Meta Platforms—Meta trained Llama AI models on 81.7TB of pirated books from LibGen and shadow libraries with executive approval
Court filings revealed Meta engineers torrented 81.7 terabytes of copyrighted books from Library Genesis, Z-Library, and Anna's Archive to train Llama models. Internal emails showed Meta director Sony Theakanath confirmed 'GenAI has been approved to use LibGen for Llama 3' after escalation to Mark Zuckerberg, with explicit instruction to never publicly disclose the use. Engineers wrote scripts to strip copyright notices from ebooks. A June 2025 ruling found this piracy was not protected by fair use.
Scoring Impact
| Topic | Direction | Relevance | Contribution |
|---|---|---|---|
| Intellectual Property Ethics | -against | primary | -1.00 |
| Overall incident score = | -1.360 | ||
Score = avg(topic contributions) × significance (critical ×2) × confidence (0.68)
Evidence (2 signals)
Judge ruled Meta's use of pirated books for AI training was not fair use, but granted fair use for legally acquired works
US District Judge Vince Chhabria sided with Meta on fair use for legally acquired books but denied fair use protection for pirated copies. The judge described Meta's claim that public interest would be 'badly disserved' if prevented from using copyrighted text for free as 'nonsense'.

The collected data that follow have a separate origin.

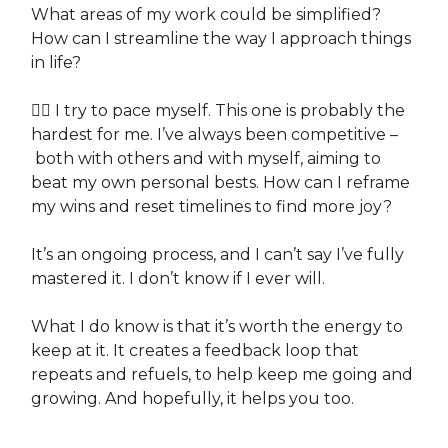
What areas of my work could be simplified?
How can I streamline the way I approach things
in life?
👉🏽 I try to pace myself. This one is probably the
hardest for me. I’ve always been competitive –
both with others and with myself, aiming to
beat my own personal bests. How can I reframe
my wins and reset timelines to find more joy?
It’s an ongoing process, and I can’t say I’ve fully
mastered it. I don’t know if I ever will.
What I do know is that it’s worth the energy to
keep at it. It creates a feedback loop that
repeats and refuels, to help keep me going and
growing. And hopefully, it helps you too.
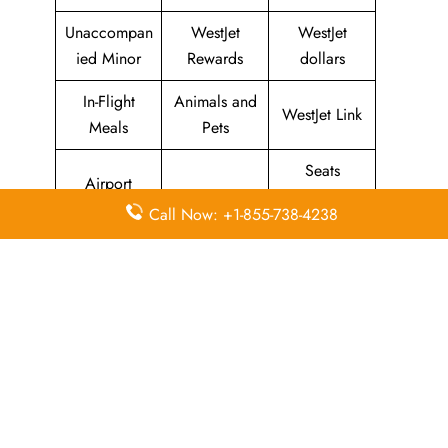
Unaccompan
WestJet
WestJet
ied Minor
Rewards
dollars
In-Flight
Animals and
WestJet Link
Meals
Pets
Seats
Airport
Promotional
Enquiries
Counter
Call Now: +1-855-738-4238
Fares
and
Check-in
Selection
Self Service
Airport
Airport
Kiosk Check-
Transportatio
Facilities
in
n
Flight Ticket
WestJet
WestJet
Rescheduling
Lounges
Mobile App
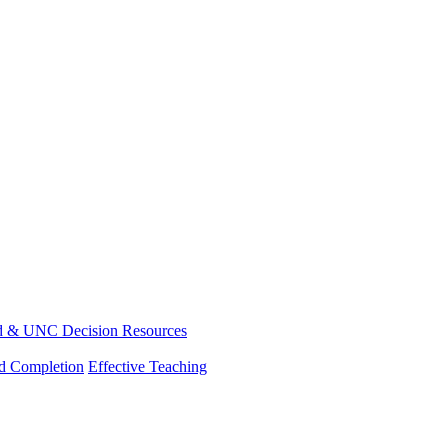
d & UNC Decision Resources
nd Completion
Effective Teaching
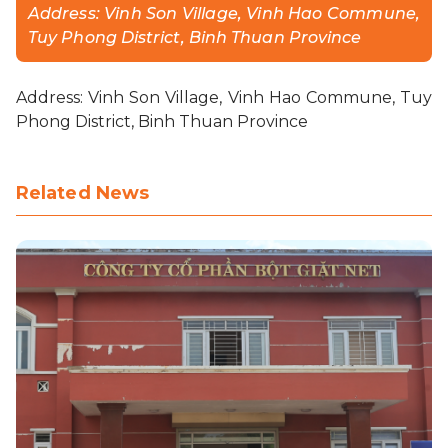
Address: Vinh Son Village, Vinh Hao Commune,
Tuy Phong District, Binh Thuan Province
CONTACT
Address: Vinh Son Village, Vinh Hao Commune, Tuy
PURCHASE
Phong District, Binh Thuan Province
Related News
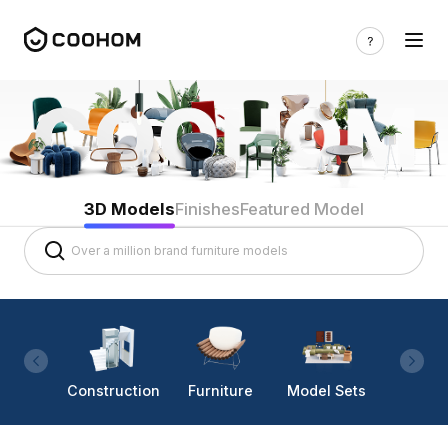
3D Models
Finishes
Featured Model
Construction
Furniture
Model Sets
Lighti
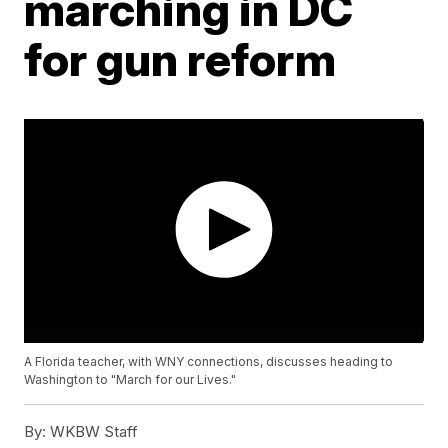
marching in DC
for gun reform
A Florida teacher, with WNY connections, discusses heading to
Washington to "March for our Lives."
By:
WKBW Staff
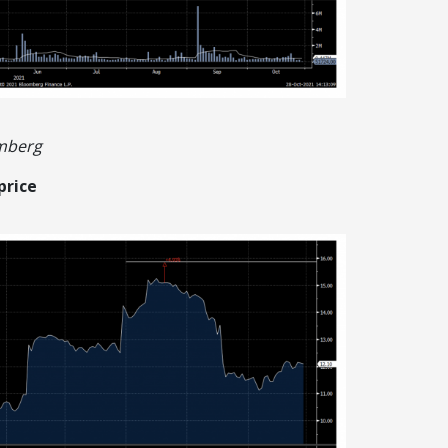
omberg
price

Court filings revealed Zuckerberg approved Meta's use of pirated LibGen books for Llama 3 training
Internal emails showed Meta's director of product management confirmed 'GenAI has been approved to use LibGen for Llama 3' after escalation to Zuckerberg, with explicit instruction to never publicly disclose the use. Engineers torrented 81.7TB of pirated books.